The BFD. Photoshopped image credit Pixy

ACT Party
ACT Leader David Seymour

“The Government’s deposit insurance scheme is the kind of moral hazard madness that led to the GFC,” says ACT Leader David Seymour.

“This is the socialisation of banking.

“The Minister of Finance is saying 93 percent of bank customers don’t care about bank stability because the taxpayer will bail them out.

“Deposit insurance puts New Zealand taxpayers on the hook for banks’ risk-taking and increases instability in our financial system.

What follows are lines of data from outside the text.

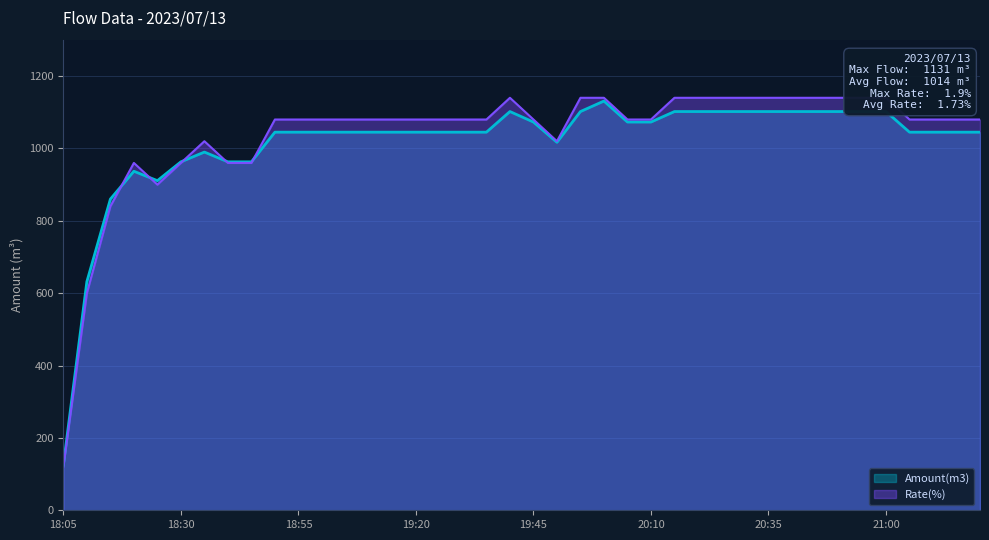

True or false: Amount(m3) and Rate(%) cross at least once.

True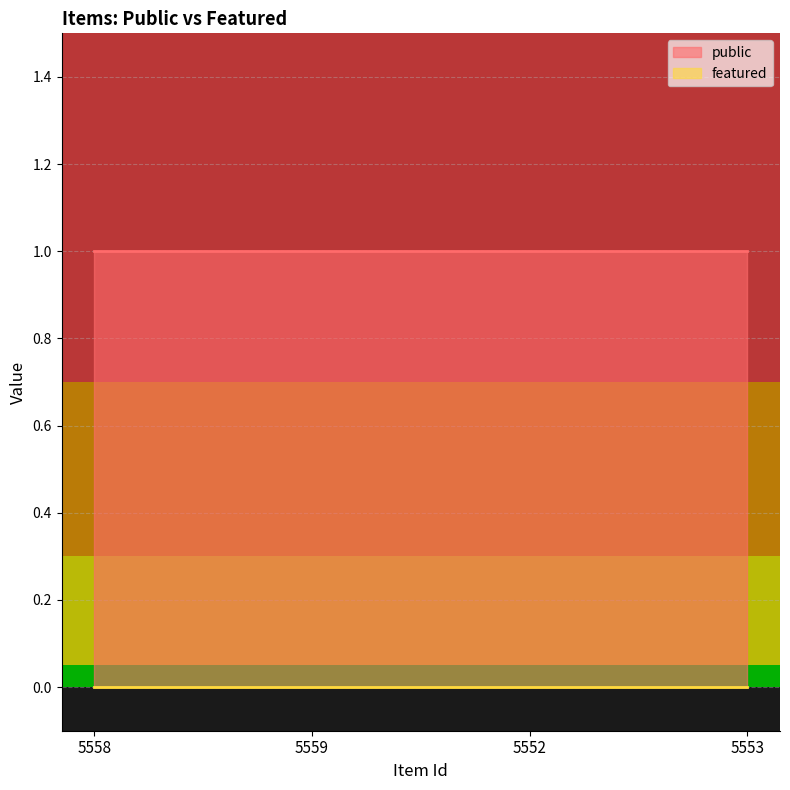

What is the greatest value displayed?

1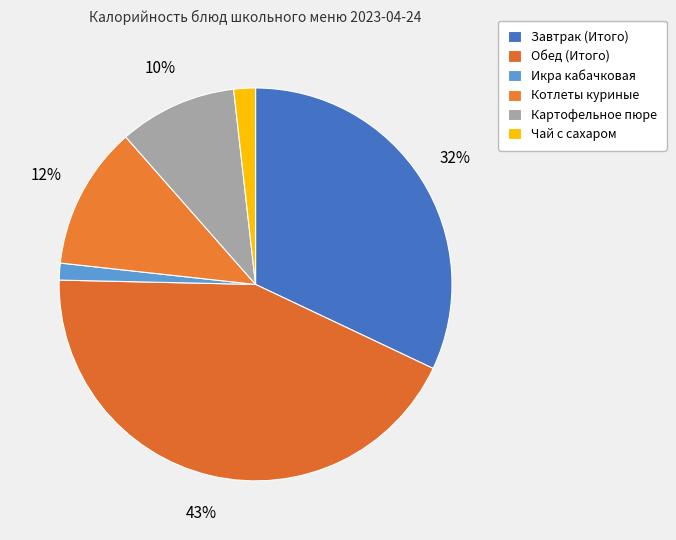

How many slices are in this pie chart?

6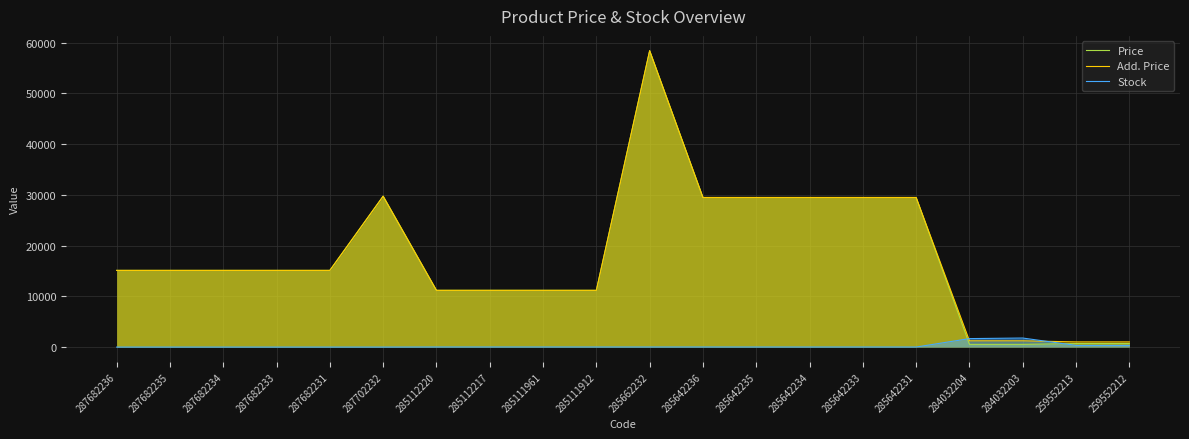

Which label corresponds to the smallest value in the chart?

287682236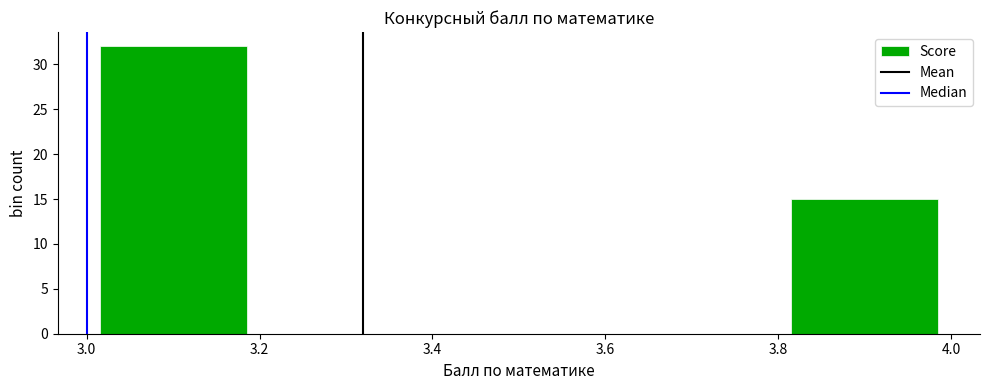

Reading left to right, list every bar in this chart as the range it spans on the x-axis followed by its height. The values are not printed on the chart, so give them approximately, as read against the axis.

3.0 to 3.2: 32
3.2 to 3.4: 0
3.4 to 3.6: 0
3.6 to 3.8: 0
3.8 to 4.0: 15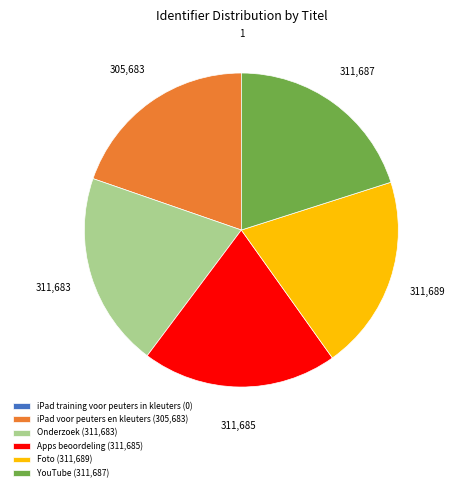

What is the ratio of the value at Onderzoek to the value at iPad voor peuters en kleuters?

1.0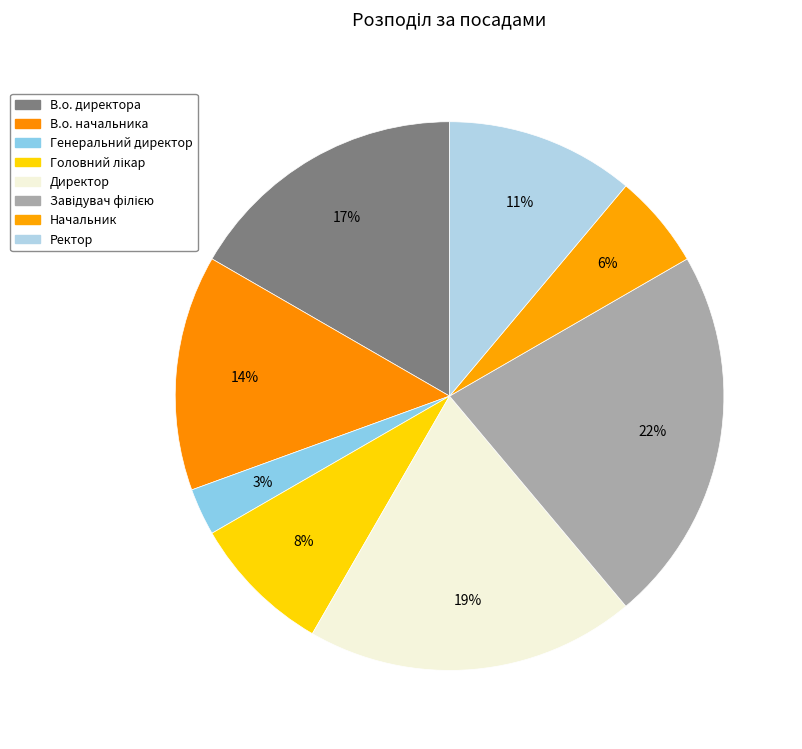

The Ректор slice represents 22% of the pie. True or false?

False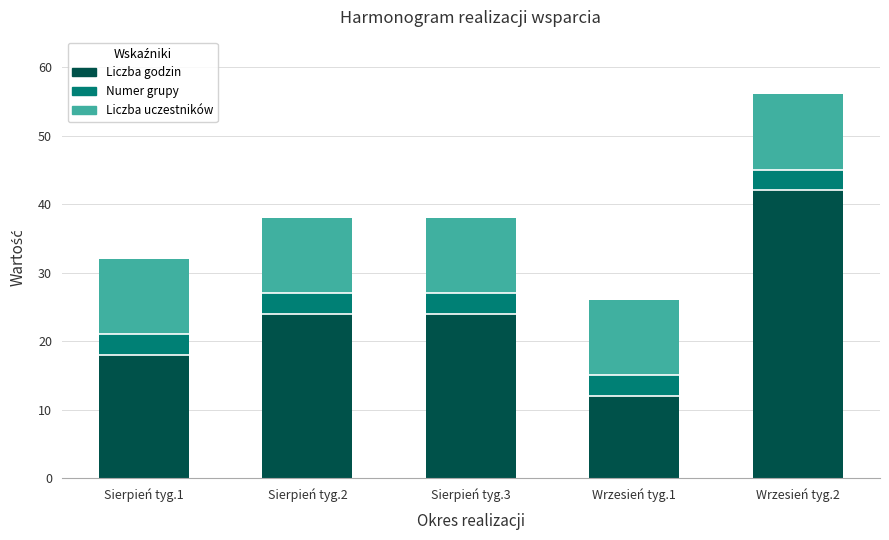

Count the number of categories in the chart.

5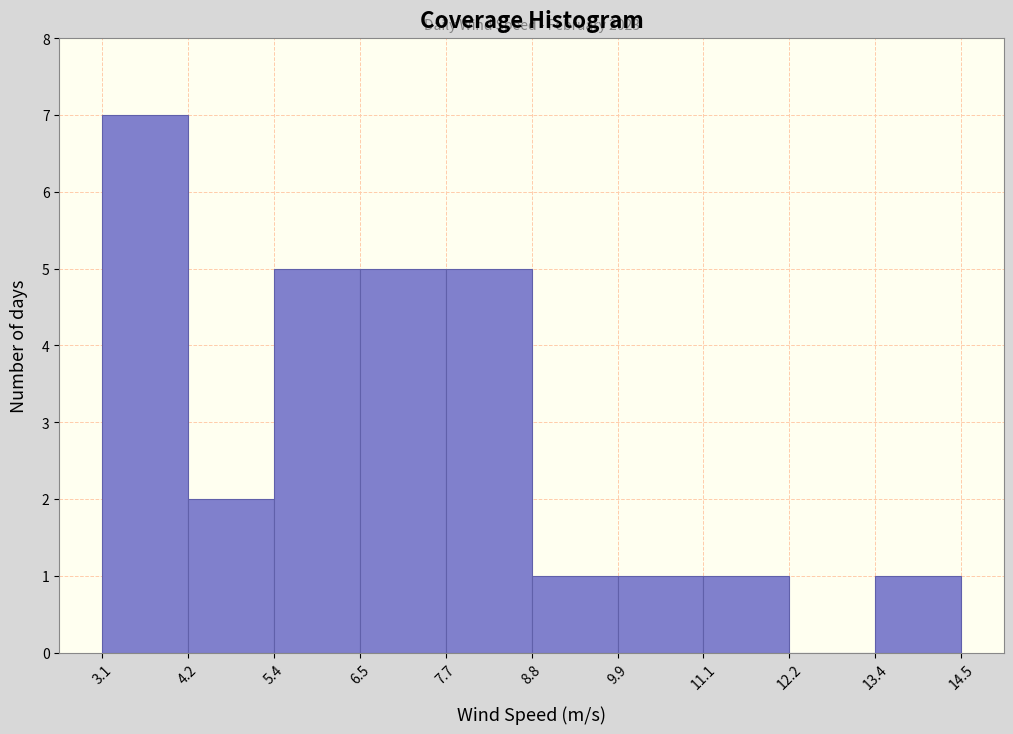

Over which range of the x-axis is the bar tallest?

3.1 to 4.2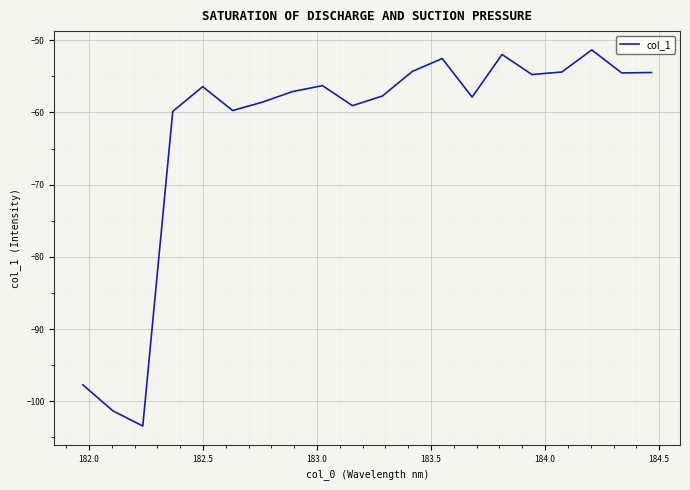

What is the minimum value shown in the chart?

-103.4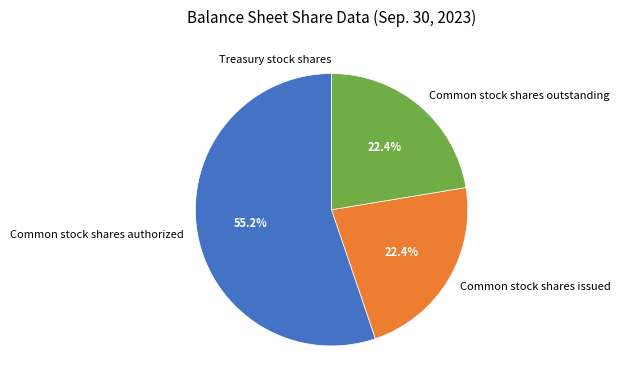

Which category has the biggest portion of the pie?

Common stock shares authorized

It creates a moral hazard, that is banks and savers will take bigger risks because they’re insured.

“The OECD reported ‘a study of banking crises from the beginning of the 1980s to the mid-1990s’ found the presence of an explicit deposit insurance scheme tends to increase the probability of such events’ and can ‘increase the risk of imprudent behaviour by individual banks’.

“The World Bank and the International Monetary Fund say deposit insurance ‘tends to be detrimental to bank stability’ and creates a ‘lack of market discipline’.

“Putting himself in charge of financial stability of the banking system continues Robertson’s pattern of megalomania.

“Not content to dictate what routes Air New Zealand should fly, he’s now telling the Reserve Bank how it should lend.

“If the goal is more accountability for financial stability in the banking system, Robertson should have vested power in the Reserve Bank’s board, much like is the case with the Financial Markets Authority.

“Instead of shifting regulatory power for financial decision-making powers from the Governor to the Board, he’s shifted the power to himself. He has correctly identified the problem of too much power being vested in one individual, the Reserve Bank Governor, and incorrectly solved it by transferring the solution to himself.”